Items from a data source

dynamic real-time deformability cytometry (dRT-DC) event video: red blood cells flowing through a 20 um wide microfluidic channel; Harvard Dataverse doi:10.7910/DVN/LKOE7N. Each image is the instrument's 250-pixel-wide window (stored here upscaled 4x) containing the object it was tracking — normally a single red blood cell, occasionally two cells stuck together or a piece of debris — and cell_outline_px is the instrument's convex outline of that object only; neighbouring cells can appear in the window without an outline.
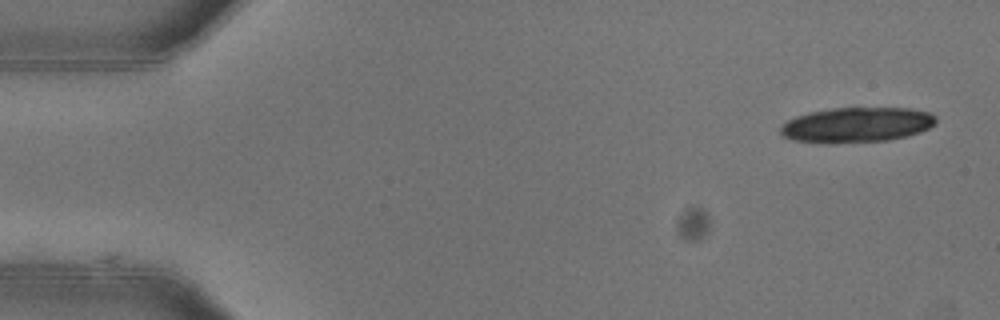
{"species": "common noctule bat (a hibernating species)", "species_latin": "Nyctalus noctula", "temperature_condition": "warm", "stored_images_in_passage": 2, "camera_frame_rate_fps": 3000, "um_per_image_px": 0.085, "animal": {"sex": "female"}, "frame": {"image": 1, "passage_image": 1, "time_ms": 0.0, "image_size_px": [1000, 320], "cell_outline_px": [[936, 124], [920, 132], [904, 136], [884, 140], [832, 144], [828, 144], [792, 140], [784, 136], [780, 132], [780, 128], [788, 120], [796, 116], [808, 112], [832, 108], [912, 108], [932, 112], [936, 116]], "centroid_in_image_um": [72.82, 10.61], "position_along_channel_um": 12.2, "area_um2": 31.96}}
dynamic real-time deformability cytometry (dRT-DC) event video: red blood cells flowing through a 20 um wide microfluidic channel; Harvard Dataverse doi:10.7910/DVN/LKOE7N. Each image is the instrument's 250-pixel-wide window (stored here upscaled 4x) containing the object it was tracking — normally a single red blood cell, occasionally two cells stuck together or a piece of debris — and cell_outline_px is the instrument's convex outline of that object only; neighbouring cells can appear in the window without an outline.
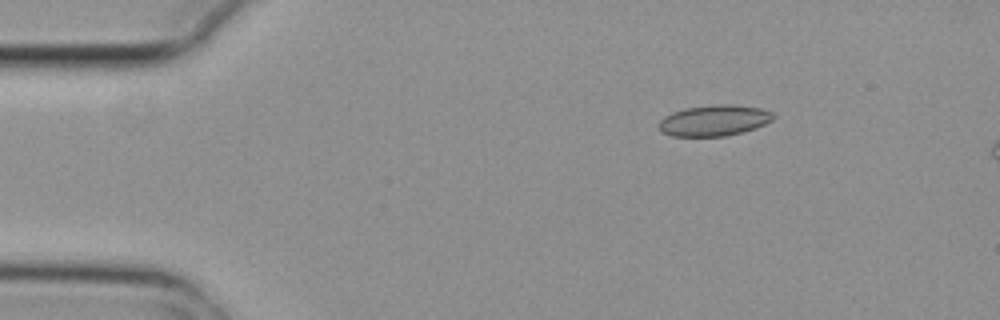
{"species": "common noctule bat (a hibernating species)", "species_latin": "Nyctalus noctula", "temperature_condition": "cold", "stored_images_in_passage": 3, "camera_frame_rate_fps": 3000, "um_per_image_px": 0.085, "animal": {"sex": "female", "body_mass_g": 29.2, "forearm_length_mm": 56.3}, "frame": {"image": 1, "passage_image": 1, "time_ms": 0.0, "image_size_px": [1000, 320], "cell_outline_px": [[776, 116], [772, 120], [756, 128], [724, 136], [672, 136], [660, 132], [660, 120], [664, 116], [672, 112], [684, 108], [712, 104], [736, 104], [760, 108], [772, 112]], "centroid_in_image_um": [60.7, 10.22], "position_along_channel_um": 24.3, "area_um2": 20.75}}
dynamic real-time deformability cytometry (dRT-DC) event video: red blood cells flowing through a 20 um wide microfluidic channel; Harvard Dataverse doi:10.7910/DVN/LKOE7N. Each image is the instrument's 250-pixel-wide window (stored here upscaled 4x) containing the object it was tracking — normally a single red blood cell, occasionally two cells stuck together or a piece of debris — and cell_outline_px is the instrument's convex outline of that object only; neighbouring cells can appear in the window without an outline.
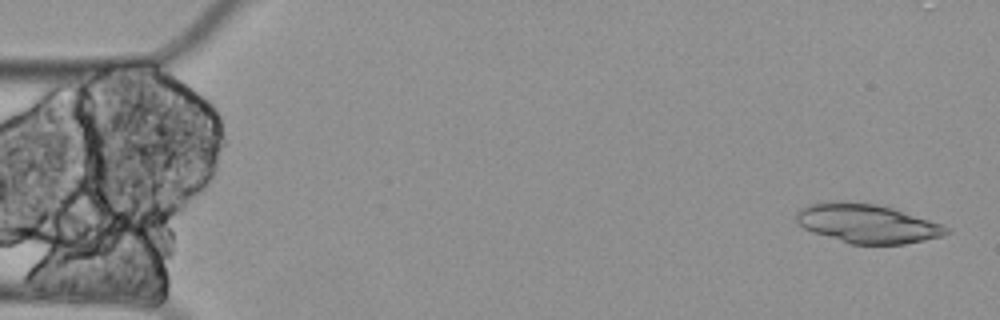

*TASK TO COMPLETE*: Your copy of the data above should match it exactly, except that pictures are left out.

*COMPLETE OUTPUT*:
dynamic real-time deformability cytometry (dRT-DC) event video: red blood cells flowing through a 20 um wide microfluidic channel; Harvard Dataverse doi:10.7910/DVN/LKOE7N. Each image is the instrument's 250-pixel-wide window (stored here upscaled 4x) containing the object it was tracking — normally a single red blood cell, occasionally two cells stuck together or a piece of debris — and cell_outline_px is the instrument's convex outline of that object only; neighbouring cells can appear in the window without an outline.
{"species": "common noctule bat (a hibernating species)", "species_latin": "Nyctalus noctula", "temperature_condition": "warm", "stored_images_in_passage": 2, "camera_frame_rate_fps": 3000, "um_per_image_px": 0.085, "animal": {"sex": "female"}, "frame": {"image": 1, "passage_image": 1, "time_ms": 0.0, "image_size_px": [1000, 320], "cell_outline_px": [[936, 124], [920, 132], [904, 136], [884, 140], [832, 144], [828, 144], [792, 140], [784, 136], [780, 132], [780, 128], [788, 120], [796, 116], [808, 112], [832, 108], [912, 108], [932, 112], [936, 116]], "centroid_in_image_um": [72.82, 10.61], "position_along_channel_um": 12.2, "area_um2": 31.96}}
dynamic real-time deformability cytometry (dRT-DC) event video: red blood cells flowing through a 20 um wide microfluidic channel; Harvard Dataverse doi:10.7910/DVN/LKOE7N. Each image is the instrument's 250-pixel-wide window (stored here upscaled 4x) containing the object it was tracking — normally a single red blood cell, occasionally two cells stuck together or a piece of debris — and cell_outline_px is the instrument's convex outline of that object only; neighbouring cells can appear in the window without an outline.
{"species": "common noctule bat (a hibernating species)", "species_latin": "Nyctalus noctula", "temperature_condition": "cold", "stored_images_in_passage": 3, "camera_frame_rate_fps": 3000, "um_per_image_px": 0.085, "animal": {"sex": "female", "body_mass_g": 29.2, "forearm_length_mm": 56.3}, "frame": {"image": 1, "passage_image": 1, "time_ms": 0.0, "image_size_px": [1000, 320], "cell_outline_px": [[776, 116], [772, 120], [756, 128], [724, 136], [672, 136], [660, 132], [660, 120], [664, 116], [672, 112], [684, 108], [712, 104], [736, 104], [760, 108], [772, 112]], "centroid_in_image_um": [60.7, 10.22], "position_along_channel_um": 24.3, "area_um2": 20.75}}
dynamic real-time deformability cytometry (dRT-DC) event video: red blood cells flowing through a 20 um wide microfluidic channel; Harvard Dataverse doi:10.7910/DVN/LKOE7N. Each image is the instrument's 250-pixel-wide window (stored here upscaled 4x) containing the object it was tracking — normally a single red blood cell, occasionally two cells stuck together or a piece of debris — and cell_outline_px is the instrument's convex outline of that object only; neighbouring cells can appear in the window without an outline.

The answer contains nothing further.